Overall, it was a great experince. I learned a lot about what I like and don't like and I have some defintite ideas this time about how things should go. But, in the end, whatever works to keep me and baby healthy is okay with me.
Soon I'll write out Levi's birth story. Until then I'll be reading some of the others written out on Kim's blog.

Managing our time

I stumbled across this wonderful article on time management this morning and it really got me thinking. I'm a planner by nature - I have a list for everything in my little steno notebook. Let's see there's a master list of everything I need to rememeber to do, a to do today list, a list of the menus I've planned to cook for the next two weeks, a list of some dinners to make for the freezer sometime before baby gets here, a list of presents to buy or make and the shopping list to accompany it, a list of books to checkout of the library or buy, a list of scriptures I plan to write on our walls...are y'all tired of reading about my lists yet? Cause I'm only about half way through! Let's just say I'm more of a planner than a do-er, although I am improving. I'd much rather make a list of what to do than actually have to do all those things - clean the refridgerator, yuck! And I feel somewhat superior when I add those big jobs to my list. I mean surely I'm a great homemaker, after all I have "clean the baseboards w/ toothbrush" on my list. Right? Nevermind that my house looks like a tornado hit it right this minute because I'm so busy thinking up more stuff to do and writing it on my list.
So what to do about all this overplanning? I've decided to set aside a daily planning time - using a timer! - to do my list making and a weekly time to get the big stuff out of the way. And that's it! No more spending what should be dishwashing time writing "wash dishes" on my list!

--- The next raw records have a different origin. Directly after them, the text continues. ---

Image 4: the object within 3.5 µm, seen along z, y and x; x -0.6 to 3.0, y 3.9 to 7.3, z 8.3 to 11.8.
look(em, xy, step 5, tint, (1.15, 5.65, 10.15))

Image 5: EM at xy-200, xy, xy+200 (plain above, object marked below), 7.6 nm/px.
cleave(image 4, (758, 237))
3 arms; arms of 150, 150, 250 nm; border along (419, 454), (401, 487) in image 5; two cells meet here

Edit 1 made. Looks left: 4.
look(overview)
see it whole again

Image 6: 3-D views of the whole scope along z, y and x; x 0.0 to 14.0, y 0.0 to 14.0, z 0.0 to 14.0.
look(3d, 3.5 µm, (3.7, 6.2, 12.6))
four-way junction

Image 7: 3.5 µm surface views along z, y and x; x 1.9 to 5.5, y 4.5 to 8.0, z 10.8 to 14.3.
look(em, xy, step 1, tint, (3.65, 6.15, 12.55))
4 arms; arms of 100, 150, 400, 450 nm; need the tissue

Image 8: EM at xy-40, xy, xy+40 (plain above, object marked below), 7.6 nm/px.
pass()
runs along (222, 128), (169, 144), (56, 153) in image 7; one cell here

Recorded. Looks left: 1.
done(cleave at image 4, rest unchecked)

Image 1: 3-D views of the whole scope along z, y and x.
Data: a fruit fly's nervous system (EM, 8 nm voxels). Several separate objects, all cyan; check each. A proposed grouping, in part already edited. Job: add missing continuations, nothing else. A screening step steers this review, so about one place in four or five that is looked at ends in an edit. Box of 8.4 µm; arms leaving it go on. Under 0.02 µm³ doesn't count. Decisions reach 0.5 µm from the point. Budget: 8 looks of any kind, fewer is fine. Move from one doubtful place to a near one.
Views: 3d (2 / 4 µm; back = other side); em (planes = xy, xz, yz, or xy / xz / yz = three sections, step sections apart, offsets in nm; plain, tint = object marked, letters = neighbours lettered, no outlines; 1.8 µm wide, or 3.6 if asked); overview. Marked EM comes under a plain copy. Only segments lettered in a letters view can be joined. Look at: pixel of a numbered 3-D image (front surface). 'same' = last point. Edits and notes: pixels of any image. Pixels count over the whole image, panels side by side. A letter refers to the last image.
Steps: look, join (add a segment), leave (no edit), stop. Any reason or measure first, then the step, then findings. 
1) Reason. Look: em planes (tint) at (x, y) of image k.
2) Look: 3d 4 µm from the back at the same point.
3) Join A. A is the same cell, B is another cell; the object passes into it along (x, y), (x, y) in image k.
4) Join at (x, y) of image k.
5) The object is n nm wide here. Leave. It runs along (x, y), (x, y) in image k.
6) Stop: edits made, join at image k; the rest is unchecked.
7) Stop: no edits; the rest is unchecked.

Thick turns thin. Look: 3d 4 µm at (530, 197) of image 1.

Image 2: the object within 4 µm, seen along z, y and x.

Some other things that have been eating up my time have been cut out of my daily schedule altogether. No more wasting time watching television unless it's actually something edifying (we rented Luther not long ago and I got a lot out of that). My Bible time comes first and any reading that I do after that has to pass the edifying test, too. Am I learning from it? Is it helping me in my Christian walk? To be a better wife? Mother? Homemaker? Even fiction read purely for enjoyment can be uplifting.
There are so many good things vying for our time these days - family, church, kids' extracurricular stuff, service opportunities, etc. I've tried to spend a lot of time lately praying about the priorities God has for me. And now it's time for me to make sure my activities line up with those priorities.